Naturally, her ubiquitous theme song to the new James Bond pic, "Skyfall," was a winner. But really, she says, she and her friend -- both of whom are new moms -- were just up for a girl's night out.
"We've been pissing ourselves laughing," she shared as part of her acceptance speech.
Novice -- and nervous -- Nelly
Lena Dunham, who collected an award for Best Actress, Comedy or Musical Series for her HBO show "Girls," was shaking and holding back tears and she pulled out a folded up piece of paper to deliver her pre-written thank you speech. It's something we seldom see, because, well, we seldom see newbies getting the big prize in the big Hollywood awards. "I thought I was going to be a cooler customer," she says as her hands shake uncontrollably.
As part of her speech, she said thanked her fellow nominees (which included Fey and Poehler) calling them "women that inspire me deeply." She joked that they all made her laugh, comforted her at the darkest moments of her life and got her through middle school, mono, a ruptured ear drum and anxiety. "I worship them … this award is for everyone woman who felt like there wasn't a space for her."

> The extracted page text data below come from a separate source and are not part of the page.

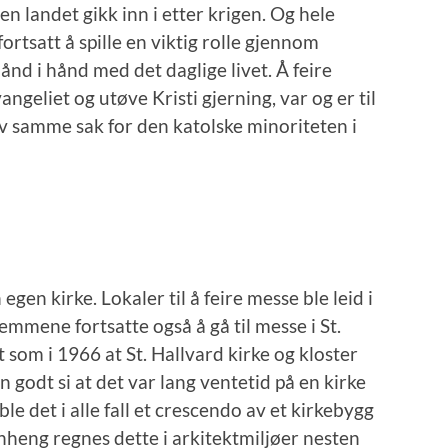
n landet gikk inn i etter krigen. Og hele
ortsatt å spille en viktig rolle gjennom
ånd i hånd med det daglige livet. Å feire
ngeliet og utøve Kristi gjerning, var og er til
av samme sak for den katolske minoriteten i
en kirke. Lokaler til å feire messe ble leid i
mmene fortsatte også å gå til messe i St.
 som i 1966 at St. Hallvard kirke og kloster
n godt si at det var lang ventetid på en kirke
le det i alle fall et crescendo av et kirkebygg
enheng regnes dette i arkitektmiljøer nesten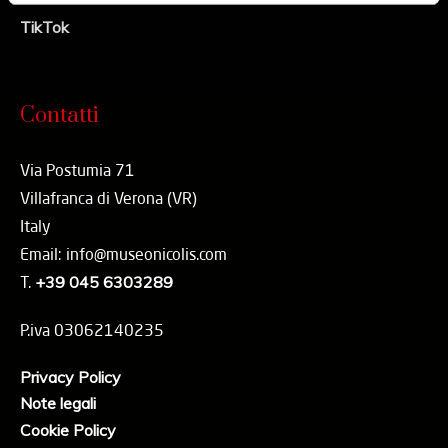
TikTok
Contatti
Via Postumia 71
Villafranca di Verona (VR)
Italy
Email: info@museonicolis.com
T.
+39 045 6303289
P.iva 03062140235
Privacy Policy
Note legali
Cookie Policy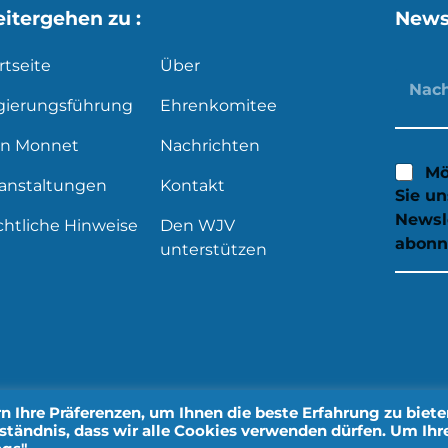
itergehen zu :
News
rtseite
Über
gierungsführung
Ehrenkomitee
an Monnet
Nachrichten
Mö
ranstaltungen
Kontakt
Sie u
Newsl
htliche Hinweise
Den WJV
abonn
unterstützen
 Ihre Präferenzen, um Ihnen die beste Erfahrung zu biete
rständnis, dass wir alle Cookies verwenden dürfen. Um Ihr
ersönliche Daten
Gestaltung durch IMPALA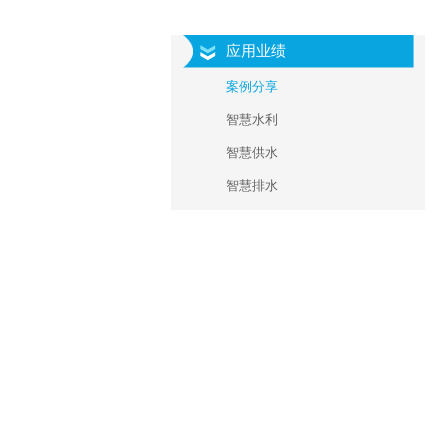
应用业绩
案例分享
智慧水利
智慧供水
智慧排水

Later, the two co-hosts, holding glasses of what we're guessing was booze (or supposed to be) pretended to be drunk sore losers and Fey slurred, "Thanks Lena. Glad we got you through middle school …"
Dunham's show also won for Best TV Series, Comedy or Musical.
Actors you've never ever heard of
Normally, these award shows hip the general viewing audience at large to new faces -- or film or TV projects -- that you've never heard of before. Globe winner Kevin Costner drove this point home when he said "it's been a great ride. It is a great night to celebrate, but more importantly we get a chance to illuminate movies they would have never seen and now they will. Performances they've never seen, but now will." But no one drove this point home better than Fey and Poehler themselves, who would pop up periodically in the crowd, dressed in wigs and suits, pretending to be nominees (and their made up names were called out by presenters, to boot.) This was nothing short of brilliant. And hilarious.